The 45 degree orientation test interestingly showed ductility near the failure region:

Some interesting properties of the FDM material can be observed from the above plots:

• Low strength - transverse strengths above are on the order of 1% of the strength of steel.
• Inconsistent tranverse strength - this is almost certainly due to the inconsistent transverse bonding area causing a 'weakest link' phenomenon.
• Remarkably linear-elastic behaviour until close to the failure point.

Two tensile test sessions gave experimental data for the material tensile/transverse/intralaminar strengths, which were compared to the predictions as below:

Graphing the predicted strength against the experimental data shows reasonable accuracy of the estimation method:

The errors between the prediction and experiment were actually quite small, given that strength prediction of the FDM material has never been done before! This is promising for future work into characterising the properties of FDM material - or perhaps it's simply useful on it's own.
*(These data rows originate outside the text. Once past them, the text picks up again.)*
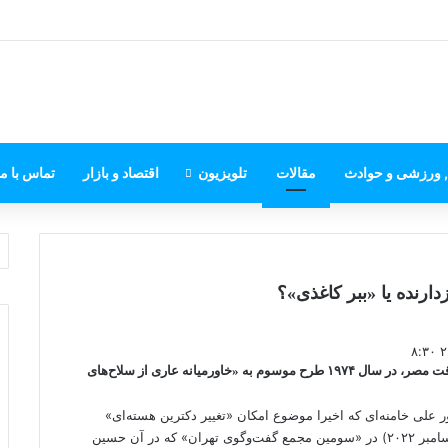
, ورزشی و حوادث
مقالات
تلویزیون
اقتصاد و بازار
تماس با ما
رنده یا «ببر کاغذی»؟
محمدرضا شاه پهلوی همراه با انورسادات، رئیس‌جمهوری وقت مصر، در سال ۱۹۷۴ طرح موسوم به «خاورمیانه عاری از سلاح‌های
لی خامنه‌ای که اخیرا موضوع امکان «تغییر دکترین هسته‌ای»
ایران را مطرح کرده، روز دوشنبه ۲۸ آذر سال ۱۴۰۱ (۱۹ دسامبر ۲۰۲۲) در «سومین مجمع گفت‌وگوی تهران» که در آن حسین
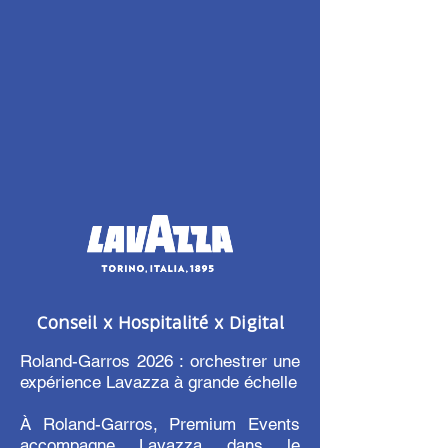
Conseil x Hospitalité x Digital
Roland-Garros 2026 : orchestrer une
expérience Lavazza à grande échelle
À Roland-Garros, Premium Events
accompagne Lavazza dans le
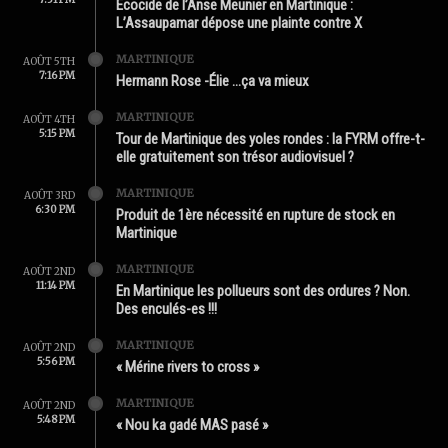
Écocide de l’Anse Meunier en Martinique :
L’Assaupamar dépose une plainte contre X
MARTINIQUE
AOÛT 5TH
7:16 PM
Hermann Rose -Élie …ça va mieux
MARTINIQUE
AOÛT 4TH
5:15 PM
Tour de Martinique des yoles rondes : la FYRM offre-t-
elle gratuitement son trésor audiovisuel ?
MARTINIQUE
AOÛT 3RD
6:30 PM
Produit de 1ère nécessité en rupture de stock en
Martinique
MARTINIQUE
AOÛT 2ND
11:14 PM
En Martinique les pollueurs sont des ordures ? Non.
Des enculés-es !!!
MARTINIQUE
AOÛT 2ND
5:56 PM
« Mérine rivers to cross »
MARTINIQUE
AOÛT 2ND
5:48 PM
« Nou ka gadé MAS pasé »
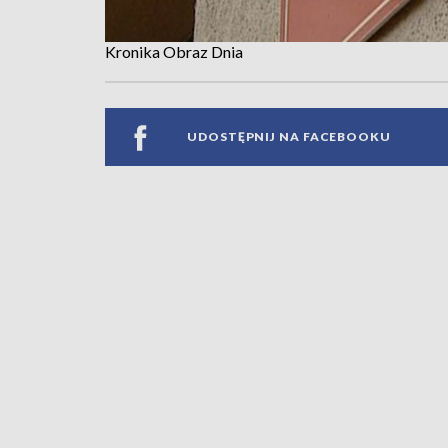
Kronika Obraz Dnia
UDOSTĘPNIJ NA FACEBOOKU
Based on the research conducted here, stronger prints can be made by having a more negative air-gap, as interfibre bonding increases.

We can also make rough predictions about the strengths of the printed material - it seems reasonable to assume about 25 MPa tensile strength, 10 MPa intralaminar shear strength and 15 MPa transverse tensile strength for ABS under the same conditions - though definitely conduct your own testing before using these values.